*** Reading passage ***

Review, Test, Understand
Always read the generated diffs before accepting. This sounds obvious, but the velocity of vibe coding creates pressure to skip review, and that pressure is the source of most vibe coding failures. Have the AI generate tests, then verify the tests are meaningful. AI models frequently produce tests that pass but assert nothing useful:
// tests/tasks.test.js
import { describe, test, expect } from 'vitest';
import request from 'supertest';
import app from '../src/app.js';
// Meaningless test (AI-generated, passes but tests nothing useful)
test('should return response', async () => {
const res = await request(app).get('/api/tasks');
expect(res).toBeDefined();
});
// Meaningful test (after human refinement)
test('should return 201 and created task with valid input', async () => {
const res = await request(app)
.post('/api/tasks')
.send({ title: 'Write article', status: 'todo' });
expect(res.status).toBe(201);
expect(res.body).toMatchObject({ title: 'Write article', status: 'todo' });
expect(typeof res.body.id).toBe('number');
expect(res.body.id).toBeGreaterThan(0);
});
The first test will never catch a regression. The second one will. Generating tests is easy. Generating tests that actually validate behavior requires human judgment.
Know Your Exit Strategy
Identify the point where vibe coding velocity drops below manual coding velocity. This crossover point exists in every project, usually when the accumulated context exceeds what the AI model can reliably track, or when changes require understanding cross-cutting concerns the AI was never explicitly told about. Refactor AI-generated code into maintainable modules before building further. Document the architectural decisions you accepted from the AI, because six months later, nobody will remember why the code is structured the way it is.
The Bigger Picture: What Vibe Coding Means for Developers
A Shift in the Developer Skill Set
Vibe coding does not eliminate the need for programming knowledge. It reshifts which skills matter most. Prompting effectively is a real skill, but it layers on top of, not in place of, understanding code. The developers who get the most from vibe coding are those who can evaluate output quickly, spot subtle errors, and know when the AI is confidently wrong. Code review, architecture, and system design become more important, not less, when an AI generates the implementation rather than a human writing it.

*** End of Reading passage ***
*** Supplied entries ***

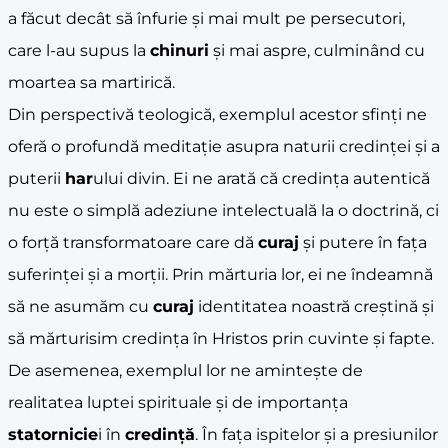
a făcut decât să înfurie și mai mult pe persecutori,
care l-au supus la
chinuri
și mai aspre, culminând cu
moartea sa martirică.
Din perspectivă teologică, exemplul acestor sfinți ne
oferă o profundă meditație asupra naturii credinței și a
puterii
har
ului divin. Ei ne arată că credința autentică
nu este o simplă adeziune intelectuală la o doctrină, ci
o forță transformatoare care dă
curaj
și putere în fața
suferinței și a morții. Prin mărturia lor, ei ne îndeamnă
să ne asumăm cu
curaj
identitatea noastră creștină și
să mărturisim credința în Hristos prin cuvinte și fapte.
De asemenea, exemplul lor ne amintește de
realitatea luptei spirituale și de importanța
statornicie
i în
credință
. În fața ispitelor și a presiunilor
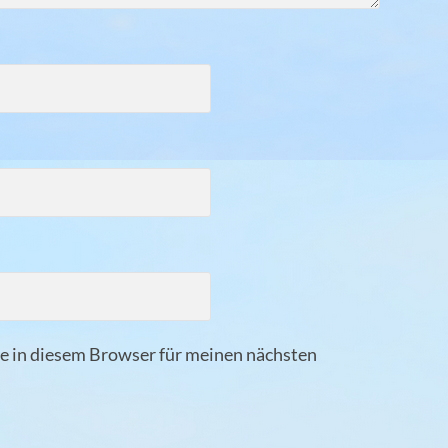
 in diesem Browser für meinen nächsten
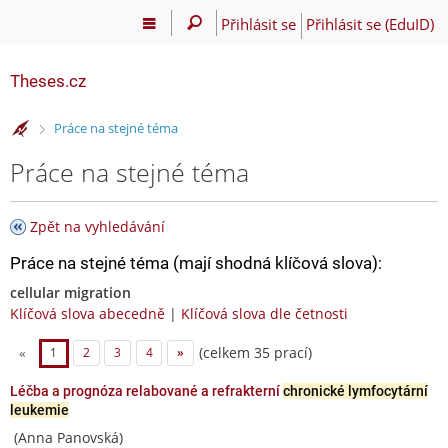
Přihlásit se
Přihlásit se (EduID)
Theses.cz
>
Práce na stejné téma
Práce na stejné téma
Zpět na vyhledávání
Práce na stejné téma (mají shodná klíčová slova):
cellular migration
Klíčová slova abecedně
|
Klíčová slova dle četnosti
(celkem 35 prací)
«
1
2
3
4
»
Léčba a prognóza relabované a refrakterní
chronické lymfocytární
leukemie
(Anna Panovská)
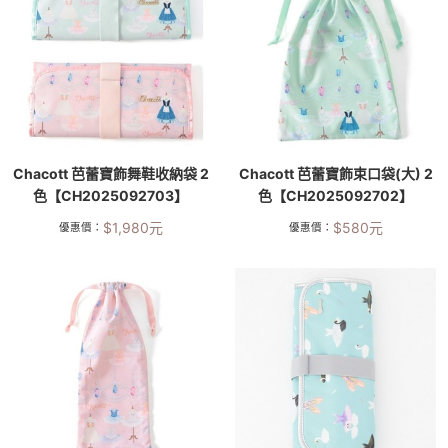
Chacott 芭蕾寶飾舞鞋收納袋 2
Chacott 芭蕾寶飾束口袋(大) 2
色【CH2025092703】
色【CH2025092702】
$
1,980
元
$
580
元
優惠價：
優惠價：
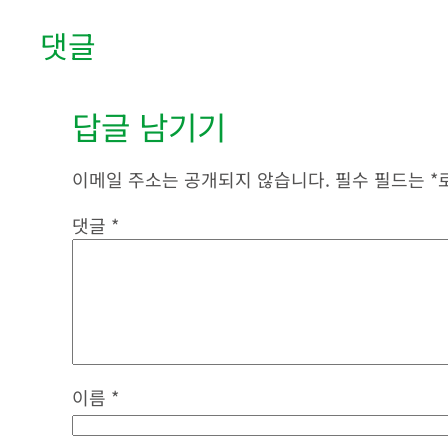
댓글
답글 남기기
이메일 주소는 공개되지 않습니다.
필수 필드는
*
댓글
*
이름
*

*** End of Supplied entries ***

▸ Work to complete:
1: Swap "toBeDefined" for "toBeTruthy" and write out the part of the vibe coding passage starting at "test('should return response', async" and ending at "(after human refinement)".
2: For each statement, say whether the vibe coding passage agrees with it. Answer yes or no, and quote the words of the passage that decide it.
(a) The speed of vibe coding creates pressure to skip review.
(b) Vibe coding removes the need for programming knowledge.
(c) The crossover point appears only in some projects.
3: List each distinct matcher method that the code in the vibe coding passage calls on expect(...).
The entries are not needed for this work.

▸ Problem solutions:
1:
test('should return response', async () => {
const res = await request(app).get('/api/tasks');
expect(res).toBeTruthy();
});
// Meaningful test (after human refinement)

2:
(a) Yes: "the velocity of vibe coding creates pressure to skip review"
(b) No: "Vibe coding does not eliminate the need for programming knowledge."
(c) No: "This crossover point exists in every project"

3: toBeDefined, toBe, toMatchObject, toBeGreaterThan